Mr Pulling also pointed out that Ms Johanson was driving at a relatively slow speed and did not injure anyone.
He told the court: ‘She did not seem to be driving erratically, and the incident did not involve any form of police pursuit.’
Due to her cooperation with her community service order handed to her for her previous offence in November.
Mr Pulling explained that he thought there was a realistic prospect of rehabilitation in the case. ‘Prior to November she had no previous convictions,’ he added.
Turning to the defendant, Judge Rees said: ‘For some considerable period in recent years drink has been your nemesis.
‘On November last year you were convicted of driving a vehicle while under the influence of excess alcohol. You were given an opportunity under the auspices of a 12-month community order to which your response has been slow in part.

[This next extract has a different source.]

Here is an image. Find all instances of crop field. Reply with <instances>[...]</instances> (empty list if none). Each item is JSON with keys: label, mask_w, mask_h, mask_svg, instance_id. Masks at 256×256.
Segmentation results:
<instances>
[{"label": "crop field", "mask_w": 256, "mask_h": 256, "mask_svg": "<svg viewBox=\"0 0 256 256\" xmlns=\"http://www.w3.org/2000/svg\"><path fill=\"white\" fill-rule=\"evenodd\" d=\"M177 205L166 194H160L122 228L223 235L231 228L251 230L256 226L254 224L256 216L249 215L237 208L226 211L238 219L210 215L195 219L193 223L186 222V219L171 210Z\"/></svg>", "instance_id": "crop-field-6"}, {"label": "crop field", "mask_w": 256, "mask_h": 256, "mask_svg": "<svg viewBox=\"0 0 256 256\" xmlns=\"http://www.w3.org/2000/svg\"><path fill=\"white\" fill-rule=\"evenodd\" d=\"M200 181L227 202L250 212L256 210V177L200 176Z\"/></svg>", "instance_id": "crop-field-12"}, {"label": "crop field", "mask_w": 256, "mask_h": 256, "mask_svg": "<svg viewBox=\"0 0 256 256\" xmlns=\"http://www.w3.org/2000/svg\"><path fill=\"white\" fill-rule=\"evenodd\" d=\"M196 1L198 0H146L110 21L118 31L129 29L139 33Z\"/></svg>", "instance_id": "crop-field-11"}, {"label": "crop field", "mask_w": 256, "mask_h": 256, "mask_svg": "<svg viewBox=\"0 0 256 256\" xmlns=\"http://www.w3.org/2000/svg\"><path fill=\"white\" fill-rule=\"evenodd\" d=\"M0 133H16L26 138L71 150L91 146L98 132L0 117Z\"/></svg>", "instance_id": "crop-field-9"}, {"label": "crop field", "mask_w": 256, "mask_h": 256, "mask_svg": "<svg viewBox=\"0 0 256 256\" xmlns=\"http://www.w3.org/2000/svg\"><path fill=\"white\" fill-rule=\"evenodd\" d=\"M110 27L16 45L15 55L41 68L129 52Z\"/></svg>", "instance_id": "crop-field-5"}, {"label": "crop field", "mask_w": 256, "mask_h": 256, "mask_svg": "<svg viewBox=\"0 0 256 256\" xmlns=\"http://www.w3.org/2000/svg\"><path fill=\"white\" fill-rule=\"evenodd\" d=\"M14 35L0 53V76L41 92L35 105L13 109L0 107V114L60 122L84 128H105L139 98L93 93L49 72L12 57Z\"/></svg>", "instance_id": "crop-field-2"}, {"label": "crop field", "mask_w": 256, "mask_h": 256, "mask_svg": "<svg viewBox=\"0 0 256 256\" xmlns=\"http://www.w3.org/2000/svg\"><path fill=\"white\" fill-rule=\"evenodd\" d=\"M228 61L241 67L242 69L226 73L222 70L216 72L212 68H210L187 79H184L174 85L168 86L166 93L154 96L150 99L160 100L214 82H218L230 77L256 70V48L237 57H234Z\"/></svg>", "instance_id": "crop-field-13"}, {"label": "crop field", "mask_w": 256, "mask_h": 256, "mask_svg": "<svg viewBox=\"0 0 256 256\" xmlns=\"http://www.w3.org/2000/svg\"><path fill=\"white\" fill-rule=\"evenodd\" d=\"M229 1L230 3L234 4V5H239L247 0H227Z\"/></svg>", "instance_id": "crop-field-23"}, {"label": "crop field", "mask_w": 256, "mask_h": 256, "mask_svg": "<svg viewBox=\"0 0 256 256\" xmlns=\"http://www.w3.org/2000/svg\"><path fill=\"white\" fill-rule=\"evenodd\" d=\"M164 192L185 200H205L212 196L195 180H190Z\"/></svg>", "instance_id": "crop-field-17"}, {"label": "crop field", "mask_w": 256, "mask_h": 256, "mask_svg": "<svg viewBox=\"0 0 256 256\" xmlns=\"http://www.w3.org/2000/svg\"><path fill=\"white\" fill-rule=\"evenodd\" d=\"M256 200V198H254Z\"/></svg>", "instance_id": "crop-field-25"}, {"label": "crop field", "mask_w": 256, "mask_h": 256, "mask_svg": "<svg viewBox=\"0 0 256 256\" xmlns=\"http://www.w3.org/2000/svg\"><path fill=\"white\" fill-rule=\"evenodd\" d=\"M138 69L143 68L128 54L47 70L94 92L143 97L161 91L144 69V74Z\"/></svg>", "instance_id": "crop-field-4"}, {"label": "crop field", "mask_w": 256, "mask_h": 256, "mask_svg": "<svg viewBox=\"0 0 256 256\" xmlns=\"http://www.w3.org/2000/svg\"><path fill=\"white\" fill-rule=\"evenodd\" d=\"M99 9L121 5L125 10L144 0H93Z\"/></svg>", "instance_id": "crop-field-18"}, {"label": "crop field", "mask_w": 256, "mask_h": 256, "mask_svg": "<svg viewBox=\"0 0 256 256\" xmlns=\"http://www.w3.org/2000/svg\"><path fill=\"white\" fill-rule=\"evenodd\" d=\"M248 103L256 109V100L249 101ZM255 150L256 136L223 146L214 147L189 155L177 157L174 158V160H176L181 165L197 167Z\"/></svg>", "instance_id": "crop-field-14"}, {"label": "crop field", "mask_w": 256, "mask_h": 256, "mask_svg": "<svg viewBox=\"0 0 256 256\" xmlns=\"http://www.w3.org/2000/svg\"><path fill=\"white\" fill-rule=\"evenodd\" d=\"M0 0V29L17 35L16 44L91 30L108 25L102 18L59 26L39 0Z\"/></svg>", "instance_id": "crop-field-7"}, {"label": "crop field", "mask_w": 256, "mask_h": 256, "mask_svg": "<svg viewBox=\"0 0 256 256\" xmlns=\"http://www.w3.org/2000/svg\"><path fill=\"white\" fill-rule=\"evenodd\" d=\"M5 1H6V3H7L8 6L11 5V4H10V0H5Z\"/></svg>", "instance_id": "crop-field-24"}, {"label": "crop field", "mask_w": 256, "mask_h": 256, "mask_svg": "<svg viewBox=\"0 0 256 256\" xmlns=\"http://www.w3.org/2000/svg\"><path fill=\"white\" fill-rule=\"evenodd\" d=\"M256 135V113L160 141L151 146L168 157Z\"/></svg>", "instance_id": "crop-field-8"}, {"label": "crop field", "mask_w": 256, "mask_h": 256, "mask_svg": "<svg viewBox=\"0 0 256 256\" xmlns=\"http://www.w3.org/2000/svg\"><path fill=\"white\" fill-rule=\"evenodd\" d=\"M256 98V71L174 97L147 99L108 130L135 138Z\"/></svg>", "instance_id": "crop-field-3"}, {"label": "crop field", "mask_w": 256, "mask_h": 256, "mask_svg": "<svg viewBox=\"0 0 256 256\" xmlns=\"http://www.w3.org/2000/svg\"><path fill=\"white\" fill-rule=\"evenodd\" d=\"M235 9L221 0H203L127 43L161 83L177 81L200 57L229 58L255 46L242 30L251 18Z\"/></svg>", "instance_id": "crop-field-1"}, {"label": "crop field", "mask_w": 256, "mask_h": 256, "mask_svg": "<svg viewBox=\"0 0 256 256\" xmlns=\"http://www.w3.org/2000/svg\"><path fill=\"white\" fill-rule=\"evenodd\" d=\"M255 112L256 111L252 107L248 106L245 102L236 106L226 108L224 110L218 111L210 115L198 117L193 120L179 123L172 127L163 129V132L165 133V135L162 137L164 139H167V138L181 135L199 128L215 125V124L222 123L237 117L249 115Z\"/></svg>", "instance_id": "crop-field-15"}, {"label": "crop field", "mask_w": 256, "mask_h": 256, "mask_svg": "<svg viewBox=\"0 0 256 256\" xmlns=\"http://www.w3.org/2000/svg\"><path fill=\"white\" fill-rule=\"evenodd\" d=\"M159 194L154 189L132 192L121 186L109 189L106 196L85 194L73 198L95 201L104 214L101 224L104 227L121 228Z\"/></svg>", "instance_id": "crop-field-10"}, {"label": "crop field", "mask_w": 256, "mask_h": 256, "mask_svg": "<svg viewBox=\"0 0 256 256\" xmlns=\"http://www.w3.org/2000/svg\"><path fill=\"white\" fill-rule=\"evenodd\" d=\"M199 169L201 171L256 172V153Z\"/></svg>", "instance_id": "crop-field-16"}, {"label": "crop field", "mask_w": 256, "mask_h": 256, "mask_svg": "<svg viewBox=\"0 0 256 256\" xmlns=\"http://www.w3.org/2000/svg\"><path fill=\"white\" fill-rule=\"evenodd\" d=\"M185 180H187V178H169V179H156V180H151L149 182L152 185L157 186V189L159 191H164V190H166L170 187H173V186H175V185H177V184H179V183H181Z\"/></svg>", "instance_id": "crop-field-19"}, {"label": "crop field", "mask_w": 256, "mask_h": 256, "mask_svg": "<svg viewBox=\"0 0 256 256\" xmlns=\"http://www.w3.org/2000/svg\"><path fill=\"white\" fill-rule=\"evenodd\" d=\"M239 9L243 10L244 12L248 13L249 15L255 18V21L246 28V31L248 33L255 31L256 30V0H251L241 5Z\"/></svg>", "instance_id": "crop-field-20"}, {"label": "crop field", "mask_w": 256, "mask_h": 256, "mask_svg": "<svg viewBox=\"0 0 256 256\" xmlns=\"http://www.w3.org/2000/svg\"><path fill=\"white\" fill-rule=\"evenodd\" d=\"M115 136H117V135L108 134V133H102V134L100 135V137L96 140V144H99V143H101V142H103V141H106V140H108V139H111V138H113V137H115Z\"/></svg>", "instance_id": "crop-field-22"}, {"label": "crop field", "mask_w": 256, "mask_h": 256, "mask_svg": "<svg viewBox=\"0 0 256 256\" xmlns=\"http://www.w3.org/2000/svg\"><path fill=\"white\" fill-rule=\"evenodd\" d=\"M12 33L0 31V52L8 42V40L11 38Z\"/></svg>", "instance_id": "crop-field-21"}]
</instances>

‘On February 15 this year you committed these offences. You were disqualified from driving only three months before. You had consumed alcohol and for that reason you failed to provide a specimen.
‘When police arrived at your address there was an all-consuming smell of alcohol. In your babbling incoherence you showed how intoxicated you were.
‘You were driving in this state in and around Ocean View car park. It is an area of open land which includes a children’s play area, and you were there at midday.
‘You made four attempts to reverse out of the car park before then mounting the footpath – clearly not for driving on. You must have thought it was the road out.
‘Your attitude towards the offending causes additional concern. You failed to attend the interview with the probation officer, and you had an unsatisfactory response initially to your community order. Your attitude towards Dyfed Alcohol and Drug Programme has been sporadic engagement.
‘Whatever your assessment of this is, let me be very clear – your offending is very serious. Your selfish decision to drink alcohol in large measure and your ignorance to the consequences meant someone, perhaps a child, could have been seriously injured, maimed, or even killed.’
Taking into account Ms Johanson’s ‘background of stability and education’ as well as her ‘good employment history’ and eventual cooperation with a community order, Judge Rees sentenced the defendant to 12 months, suspended for 18 months.
She must complete a 15-day rehabilitation course, 150 hours of unpaid work and ensure she visits Swansea Crown each month before a judge to monitor her progress with regard to alcohol consumption.
She is also disqualified from driving for three years.